Alone, during an all night boot camp fire midwatch in a huge, sepulchral building, at one o'clock in the morning I dared (had I gotten caught I'd have done a punishment tour at 'Happy Hour') to switch on the TV in the Master At Arms' office. On came the titles of 'The Tarnished Angels'.

I've been enthralled by it ever since.

It would be a revelation to get to see this film in CinemaScope, but it's one of those few films whose themes seem to be intensified by pan-and-scan: the characters' claustrophobic loneliness in a throng; the pressing anxiety of a child about his parentage; the narrowing, time-running-out bravado of the former war ace; the ache of the mechanic who can fix only aeroplanes but not his timorousness; the naked greed and lust of the depression mogul lucky to have been spared the worst of his era's depredations; the despair of the wife who followed a man and ended up jilted by his corpse, with no place to turn; and the outside-looking-in fascination, desolation, and crashed dreams of a reporter lying torpidly in a pond of bootleg hootch.

Atypical of director Sirk's opus 'The Tarnished Angels' shows his grasp of his medium in the haunting chiaroscuro of black & white, and in the edgy editing of the flying scenes that furnish the only relief from - or should that be masterful exacerbation of - the confining, torturous ties and jealousies, yearnings and flailings that bind the characters in existential angst.

Not much of a plot here, but the acting is to marvel at. Robert Stack's muscular, sexy, once-genuine hero turns to tin before your eyes. Dorothy Malone's aching milk-and-honey farm girl fecundity, horse-traded libido, and lovelessness struggle against the vast flush of the Depression's The Blight Stuff toilet in which her husband's sole skill is no life preserver for his family's plunge into life-and-death, give-and-give, take-and-take despair. Rock Hudson's goodhearted reporter, yearning to find some goodness in humankind, having his search thwarted by the grinder of want and need, loyalty and betrayal, helplessness and manipulation. The mogul frustrated because his only skill is heavy-handed buying and selling (played wonderfully by Robert Middleton - in a diabolical role that makes the bargain in 'Indecent Proposal' look frivolously angelic by comparison), whose physiognomy oozes reptilian menace that cloaks his unrelievable aching to possess one immutable, beautiful, worthy thing.

'The Tarnished Angels' left me feeling as wrung out as the overstressed airframes in its hell-for-leather air race scenes, and quite a bit more grown-up than I was before I'd seen its characters rooting round in the Depression gutters of abasement and debasement.

After my midwatch, near dawn, when I tumbled into my open-bay barracks rack, I couldn't sleep. I wished for an angel to hand me a tin of BrassO for my coming-of-age, tarnishing soul.

= Exercise prompt =
List every actor named in the film review above.

= Given records =

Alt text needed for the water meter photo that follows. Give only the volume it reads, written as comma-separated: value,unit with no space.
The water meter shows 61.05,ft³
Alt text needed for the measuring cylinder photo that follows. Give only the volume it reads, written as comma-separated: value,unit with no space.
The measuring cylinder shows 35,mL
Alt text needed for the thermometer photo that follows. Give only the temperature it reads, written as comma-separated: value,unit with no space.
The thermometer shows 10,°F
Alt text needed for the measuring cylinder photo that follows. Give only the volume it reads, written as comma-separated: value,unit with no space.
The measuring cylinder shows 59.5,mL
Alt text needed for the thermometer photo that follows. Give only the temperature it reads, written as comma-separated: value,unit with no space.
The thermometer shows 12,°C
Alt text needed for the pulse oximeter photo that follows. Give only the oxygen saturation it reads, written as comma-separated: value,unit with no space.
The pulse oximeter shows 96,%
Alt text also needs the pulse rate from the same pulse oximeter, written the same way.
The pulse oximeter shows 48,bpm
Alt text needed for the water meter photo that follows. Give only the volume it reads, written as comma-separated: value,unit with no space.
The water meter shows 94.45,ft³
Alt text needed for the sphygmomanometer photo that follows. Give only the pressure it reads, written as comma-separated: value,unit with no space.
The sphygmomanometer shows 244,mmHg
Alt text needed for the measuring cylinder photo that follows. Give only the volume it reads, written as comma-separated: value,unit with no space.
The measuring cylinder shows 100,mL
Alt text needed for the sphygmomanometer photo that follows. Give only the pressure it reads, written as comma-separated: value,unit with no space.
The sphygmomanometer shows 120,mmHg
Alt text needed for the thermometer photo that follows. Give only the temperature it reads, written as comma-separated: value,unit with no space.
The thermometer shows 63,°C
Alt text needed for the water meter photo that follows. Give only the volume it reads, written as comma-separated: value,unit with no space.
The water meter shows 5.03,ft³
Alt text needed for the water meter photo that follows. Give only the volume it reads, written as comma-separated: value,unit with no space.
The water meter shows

= Task result =
Robert Stack, Dorothy Malone, Rock Hudson, Robert Middleton